You never miss the water till the well runs dry.

「井戸が干上がるまで水の有り難さを感じない」とは「物の有難さはなくなってはじめて分かる」ということである。

 判子という道具が要らないのか、押印するまでもない書類なのか、押印する必要のない人物なのか、議論をごちゃ混ぜにすべきではない。簡素化できるものは簡素化すればよい。が、どれほど簡素化されようとも、判子という道具は必需品であるし、押印すべき書類はなくならない。押印する機会はもっと少なくなってよいだろうが、だからといって決して零にはならない。

河野太郎行政改革担当相は29日午前の記者会見で、行政手続きでの印鑑使用を全府省で原則廃止する方針に関連して「はんこは文化的な側面もある。はんこ文化を振興していくお手伝いは私も積極的にやっていきたい」と述べた》(産経ニュース2020.9.29 12:29)

 河野行革相の「文化」という言葉には、何か神社仏閣にある文化財のような響きがある。が、判子は文化遺産でも何でもない。

 押印の儀式をなくしてどうして責任を負えようか。どうすれば印鑑なき書類を信用できようか。
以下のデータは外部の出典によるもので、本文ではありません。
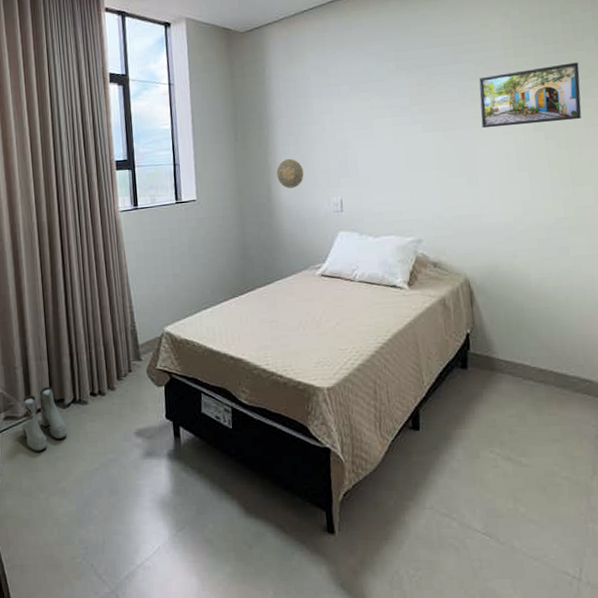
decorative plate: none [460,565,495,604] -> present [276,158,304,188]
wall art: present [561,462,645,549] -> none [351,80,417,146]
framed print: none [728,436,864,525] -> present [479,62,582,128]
小泉進次郎環境相は25日の記者会見で、政府のデジタル化推進に関連し「前例主義にとらわれず、省内のはんこ業務を廃止する方向で速やかに見直す」と表明した》(産経ニュース2020.9.25 13:21)

 責任無き文書が出回り、信用無き書類が蔓延するなどと言えば大袈裟に過ぎると言われるのだろう。が、日本人は押印することで責任を負い、信用を保証してきたのである。それが日本の文化なのである。

 文化というものを軽々に考える風潮を私は憂慮する。